For all its immersion in the heady atmosphere of what we might call (very roughly) postmodern poetics, Blindness and Rage recalls an earlier moment in twentieth-century verse experimentation: high modernism. While Kafka has exerted a consistent influence on Castro’s work, the decision to structure his novel in ‘cantos’ inevitably calls up the ghost of Ezra Pound, a fellow observer of ‘Cathay’ whose obsession with paideuma (an ethnological term denoting ‘the tangle or complex of inrooted ideas of any period’ of culture) is at the very least etymologically entwined in Gracq’s pursuit of paidia (the Greek word for unstructured or spontaneous play).
With its lyricism peppered heavily with a magisterial garrulousness, Blindness and Rage in tone and texture most closely resembles some of the more personable moments in the work of the late Poundian, Geoffrey Hill. Like Hill in The Triumph of Love (1999), Castro sometimes deploys puns that just about stave off the literalist banality of the ‘dad joke’ through the charm of the poet’s contingent relationship to his own erudition:
[I]n Australia we play possum. Possum; because I am able to be a surrogate for myself; call it a mortuary aesthetic. (202)
This slapdash appropriation of Latinate prestige savours of an Antipodean egalitarianism that finds another outlet in the figure of The Dogman, a former high-rise construction worker who, after an accidental brush with an electric cable, now sells puppies and The Big Issue in an Adelaide mall. At one point he asks Gracq rather disarmingly: ‘what is this thing/ called deconstruction?’ (156)
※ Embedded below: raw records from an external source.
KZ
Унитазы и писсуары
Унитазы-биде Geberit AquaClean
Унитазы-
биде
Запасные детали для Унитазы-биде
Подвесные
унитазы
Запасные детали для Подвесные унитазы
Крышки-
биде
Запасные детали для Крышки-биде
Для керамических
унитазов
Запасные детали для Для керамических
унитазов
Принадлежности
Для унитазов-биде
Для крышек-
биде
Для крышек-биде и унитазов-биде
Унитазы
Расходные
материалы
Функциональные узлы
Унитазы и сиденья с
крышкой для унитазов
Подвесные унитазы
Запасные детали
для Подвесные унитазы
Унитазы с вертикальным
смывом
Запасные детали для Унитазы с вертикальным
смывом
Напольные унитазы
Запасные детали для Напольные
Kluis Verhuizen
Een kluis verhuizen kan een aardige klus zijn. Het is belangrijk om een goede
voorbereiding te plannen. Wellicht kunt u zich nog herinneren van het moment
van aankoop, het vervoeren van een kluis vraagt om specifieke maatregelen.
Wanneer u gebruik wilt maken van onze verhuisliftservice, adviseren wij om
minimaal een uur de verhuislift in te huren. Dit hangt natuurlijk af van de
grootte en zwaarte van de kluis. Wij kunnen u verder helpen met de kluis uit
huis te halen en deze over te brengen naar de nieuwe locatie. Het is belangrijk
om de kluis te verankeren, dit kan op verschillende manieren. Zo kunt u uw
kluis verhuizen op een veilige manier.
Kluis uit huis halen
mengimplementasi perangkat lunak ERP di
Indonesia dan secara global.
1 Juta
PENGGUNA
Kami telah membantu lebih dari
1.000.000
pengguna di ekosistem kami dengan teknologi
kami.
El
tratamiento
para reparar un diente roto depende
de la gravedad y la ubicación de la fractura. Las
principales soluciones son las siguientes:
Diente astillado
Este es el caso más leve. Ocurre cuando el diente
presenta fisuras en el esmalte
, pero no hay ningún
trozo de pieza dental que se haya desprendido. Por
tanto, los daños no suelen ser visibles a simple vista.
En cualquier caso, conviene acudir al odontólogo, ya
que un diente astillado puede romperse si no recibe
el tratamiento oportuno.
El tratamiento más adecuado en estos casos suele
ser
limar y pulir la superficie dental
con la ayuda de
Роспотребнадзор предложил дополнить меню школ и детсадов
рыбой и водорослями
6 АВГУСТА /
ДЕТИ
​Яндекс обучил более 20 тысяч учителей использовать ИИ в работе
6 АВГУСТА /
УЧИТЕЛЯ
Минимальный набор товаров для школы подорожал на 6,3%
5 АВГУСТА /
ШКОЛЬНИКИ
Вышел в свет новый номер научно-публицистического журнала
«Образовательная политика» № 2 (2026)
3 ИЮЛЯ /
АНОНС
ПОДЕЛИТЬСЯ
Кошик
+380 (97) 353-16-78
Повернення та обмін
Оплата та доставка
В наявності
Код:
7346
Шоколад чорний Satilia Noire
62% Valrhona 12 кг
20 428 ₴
As an embodiment of the hybridity feverishly imagined in various guises throughout the story, The Dogman is a totemic figure for the eclecticism of Castro’s enterprise in Blindness and Rage. A mixture of earthiness and ethereality, he conducts the novel’s energies away from the indulgent self-mortifications of European decadence towards an equanimity that is equal parts Eastern mysticism, Southern pragmatism, and animal indifferentism. After such exhaustive and (at times) exhausting cleverness, this equanimity is the closest that Blindness and Rage comes to a genuine touch of transcendence.